**WRITTEN REQUEST**
Write out the lines below as a numbered list, skipping any blank lines. Leave the pictures out of your answer.

(Collection entries)
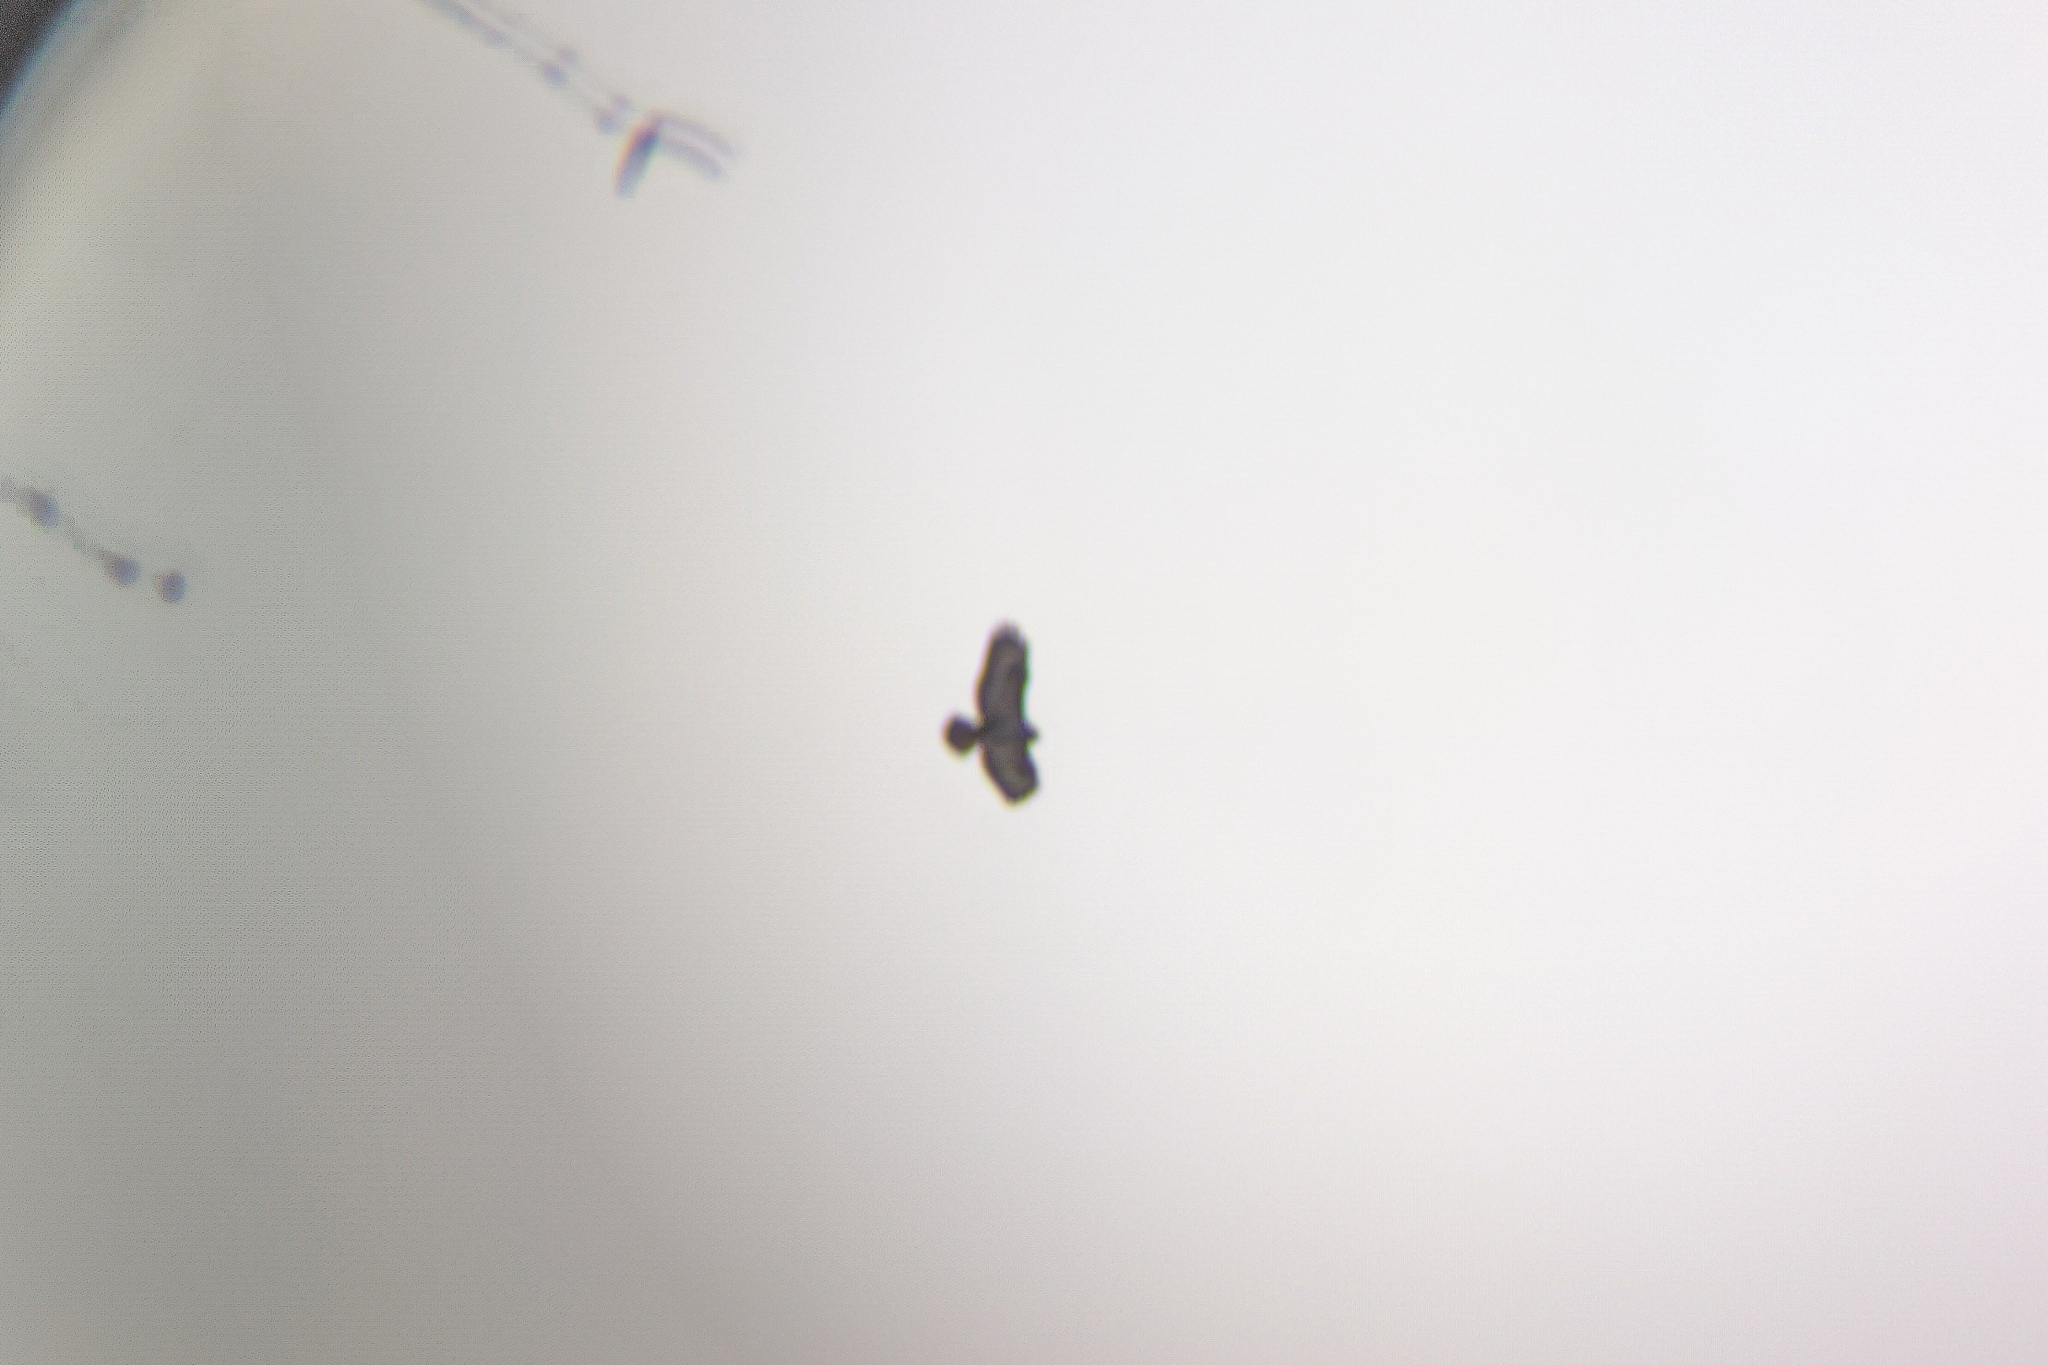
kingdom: Animalia
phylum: Chordata
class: Aves
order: Accipitriformes
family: Accipitridae
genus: Buteo
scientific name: Buteo buteo
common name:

**RESPONSE**
1. kingdom: Animalia
2. phylum: Chordata
3. class: Aves
4. order: Accipitriformes
5. family: Accipitridae
6. genus: Buteo
7. scientific name: Buteo buteo
8. common name:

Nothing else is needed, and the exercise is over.